American prisons are pure hell for the inmates. Not only are men and women subjected to “the hole” if they “misbehave,” but they are placed in small cells, often made of solid block, with no air conditioning. This can make it difficult to live if the prison is in a tropical or desert region, Adelanto, California for example. During summer, when the temperature is close to 100 degrees or higher outside, it is much hotter inside the prison walls. Worse still is the fact that most prisons operated in the United States are operated under contract with the private security companies like the Corrections Corporation of America (CCA). Inmates are assigned to hard labor with little to no pay, almost mirroring conditions under slavery. This makes sense only because there is an exception in the 13th amendment to the Constitution of the United States that allows conditions of slavery if it is punishment for a crime.
The 13th amendment says as follows:
“Section
1: Neither slavery nor involuntary servitude, except as a
punishment for crime whereof the party shall have been duly
convicted, shall exist within the United States, or any place
subject to their jurisdiction.”
When
it comes to the prison industrial complex, the terminology we
Marxists use to describe lockup, it has been like a golden ticket for
the Wall Street bankers.
“They
don’t have to worry about strikes or paying unemployment insurance,
vacations or comp time. All their workers are full-time, and are
never late or absent because of family problems. Moreover, if they
don’t like the pay of 25 cents an hour and refuse to work, they are
locked up in isolation cells.”
“The
prison industry complex is one of the fastest-growing industries in
the United States and its investors are on Wall Street. “This
multimillion-dollar industry has its own trade exhibitions,
conventions, websites, and mail-order/Internet catalogs. It also has
direct advertising campaigns, architecture companies, construction
companies, investment houses on Wall Street, plumbing supply
companies, food supply companies, armed security, and padded cells in
a large variety of colors.”
-www.globalresearch.ca
Not
only does inmates produce profit for the greedy vultures of Wall
Street, but moreover the best way to profit off those desperate to
leave prison, bail bonds. Bail bonds are a severe form of
profiteering from incarceration. Desperate people who can bail
themselves out of jail, do so because of the conditions of
incarceration are so extreme. It takes the desperate and exploits
money out of them.
The
poor have been filling the prisons while the rich and members of the
state apparatus have avoided jail for crimes they have committed. Our
own President, Donald Trump is the best example, but there are
others. Remember the rich kid, Ethan Couch? He killed 4 innocent
people while driving drunk. He got rehab instead of prison. However,
impoverished people who get caught driving drunk, are arrested and
put in jail. And if they end up killing someone during their drunken
driving spree, they get charged with manslaughter, and rightly so.

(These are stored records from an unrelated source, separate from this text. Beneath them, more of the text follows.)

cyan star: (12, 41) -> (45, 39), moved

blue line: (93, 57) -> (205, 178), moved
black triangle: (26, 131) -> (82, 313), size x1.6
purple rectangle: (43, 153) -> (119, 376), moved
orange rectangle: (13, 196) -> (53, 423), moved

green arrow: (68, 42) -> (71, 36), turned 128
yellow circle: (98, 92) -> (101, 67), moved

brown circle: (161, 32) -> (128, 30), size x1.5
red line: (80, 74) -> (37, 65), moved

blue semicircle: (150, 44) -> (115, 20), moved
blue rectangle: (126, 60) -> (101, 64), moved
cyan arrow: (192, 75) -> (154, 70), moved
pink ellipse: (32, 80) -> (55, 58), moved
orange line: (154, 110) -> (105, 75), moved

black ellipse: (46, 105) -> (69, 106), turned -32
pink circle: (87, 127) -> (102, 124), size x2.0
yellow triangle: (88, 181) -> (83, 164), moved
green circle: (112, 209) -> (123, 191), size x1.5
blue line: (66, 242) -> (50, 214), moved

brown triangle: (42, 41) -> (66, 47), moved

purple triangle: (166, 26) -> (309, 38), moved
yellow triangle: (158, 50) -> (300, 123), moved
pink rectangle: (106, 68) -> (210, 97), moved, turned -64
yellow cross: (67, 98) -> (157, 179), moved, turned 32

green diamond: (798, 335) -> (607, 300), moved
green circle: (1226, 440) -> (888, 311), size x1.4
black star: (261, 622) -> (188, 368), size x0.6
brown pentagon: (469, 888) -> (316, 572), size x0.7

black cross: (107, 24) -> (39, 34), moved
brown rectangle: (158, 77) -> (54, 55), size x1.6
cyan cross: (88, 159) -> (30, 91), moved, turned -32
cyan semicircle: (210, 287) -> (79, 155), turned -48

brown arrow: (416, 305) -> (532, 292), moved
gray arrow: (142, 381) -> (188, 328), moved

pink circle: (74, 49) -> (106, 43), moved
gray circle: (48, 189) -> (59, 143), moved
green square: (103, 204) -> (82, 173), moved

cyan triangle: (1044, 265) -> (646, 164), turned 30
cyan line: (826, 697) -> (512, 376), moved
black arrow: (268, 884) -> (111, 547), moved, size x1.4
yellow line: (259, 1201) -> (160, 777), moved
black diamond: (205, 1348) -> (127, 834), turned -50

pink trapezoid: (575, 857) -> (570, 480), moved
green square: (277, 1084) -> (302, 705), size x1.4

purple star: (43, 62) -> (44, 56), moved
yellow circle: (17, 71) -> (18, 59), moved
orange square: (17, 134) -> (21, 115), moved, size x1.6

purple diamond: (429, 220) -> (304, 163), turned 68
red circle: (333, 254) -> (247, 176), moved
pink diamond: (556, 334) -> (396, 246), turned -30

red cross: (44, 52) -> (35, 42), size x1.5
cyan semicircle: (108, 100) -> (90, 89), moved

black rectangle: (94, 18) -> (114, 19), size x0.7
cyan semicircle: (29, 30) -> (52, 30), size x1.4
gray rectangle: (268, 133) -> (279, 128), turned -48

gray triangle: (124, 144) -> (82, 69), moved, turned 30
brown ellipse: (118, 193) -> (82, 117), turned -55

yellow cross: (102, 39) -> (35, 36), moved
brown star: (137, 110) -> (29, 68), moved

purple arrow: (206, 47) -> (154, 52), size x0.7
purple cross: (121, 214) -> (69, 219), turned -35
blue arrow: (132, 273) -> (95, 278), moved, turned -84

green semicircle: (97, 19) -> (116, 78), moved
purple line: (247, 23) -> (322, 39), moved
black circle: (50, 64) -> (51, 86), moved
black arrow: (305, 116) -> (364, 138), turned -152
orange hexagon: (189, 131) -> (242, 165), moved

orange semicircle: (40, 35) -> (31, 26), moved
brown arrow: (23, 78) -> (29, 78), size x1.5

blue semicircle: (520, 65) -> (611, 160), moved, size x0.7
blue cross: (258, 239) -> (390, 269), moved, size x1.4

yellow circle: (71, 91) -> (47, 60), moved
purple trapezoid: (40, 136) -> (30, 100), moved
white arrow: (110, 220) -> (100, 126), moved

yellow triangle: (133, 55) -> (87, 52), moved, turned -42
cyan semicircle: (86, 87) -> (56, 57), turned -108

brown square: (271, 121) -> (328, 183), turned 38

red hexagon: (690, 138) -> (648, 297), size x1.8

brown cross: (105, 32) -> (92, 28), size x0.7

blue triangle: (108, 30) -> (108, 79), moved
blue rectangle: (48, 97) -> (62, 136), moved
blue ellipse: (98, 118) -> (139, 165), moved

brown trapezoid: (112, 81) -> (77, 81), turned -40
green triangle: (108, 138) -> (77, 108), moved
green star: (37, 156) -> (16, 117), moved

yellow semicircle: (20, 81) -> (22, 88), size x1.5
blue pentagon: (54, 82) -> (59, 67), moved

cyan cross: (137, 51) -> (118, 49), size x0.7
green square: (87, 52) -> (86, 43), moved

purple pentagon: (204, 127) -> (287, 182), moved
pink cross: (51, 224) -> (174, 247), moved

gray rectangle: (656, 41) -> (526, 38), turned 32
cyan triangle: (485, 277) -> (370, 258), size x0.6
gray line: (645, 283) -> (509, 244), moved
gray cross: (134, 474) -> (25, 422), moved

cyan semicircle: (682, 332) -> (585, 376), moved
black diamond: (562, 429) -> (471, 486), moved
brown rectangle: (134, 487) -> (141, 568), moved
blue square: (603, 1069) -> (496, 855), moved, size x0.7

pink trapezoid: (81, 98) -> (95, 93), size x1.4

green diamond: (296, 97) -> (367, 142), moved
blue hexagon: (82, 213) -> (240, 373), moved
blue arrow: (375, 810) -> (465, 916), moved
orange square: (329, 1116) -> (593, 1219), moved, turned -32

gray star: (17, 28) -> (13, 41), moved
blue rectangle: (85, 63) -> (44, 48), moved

Remember the rich kid from Stanford, Brock Turner, who raped an
unconscious woman on campus? He got 6 months jail time, He was
released after 3 months for “good behavior.” The usual time
convicted rapists serve ranges from 3 to 8 years and a lifetime
listing on the sex offender registry, which affects future employment
and housing.
The
rich have dodged prison and jail with ease while poor people are left
to rot, just like the “patriotic” Americans George Bush,
Dick Cheney and others who purchased their way out of serving in the
armed forces, while telling poor people to go and die for their
nation. Prisons under capitalism are concentration camps for the
poor, and it is our job as Marxists to fight for abolishing these
bastard institutions, that have been utilized to oppress workers; and
put in place prisons for the reactionary capitalists, and their
reactionary lapdogs. Like the USSR did with gulags, we must build
institutions that can be used to secure the dictatorship of the
proletariat, by suppressing the bourgeoisie, and their reactionary
forces (fascism, white nationalism, monarchists, etc.)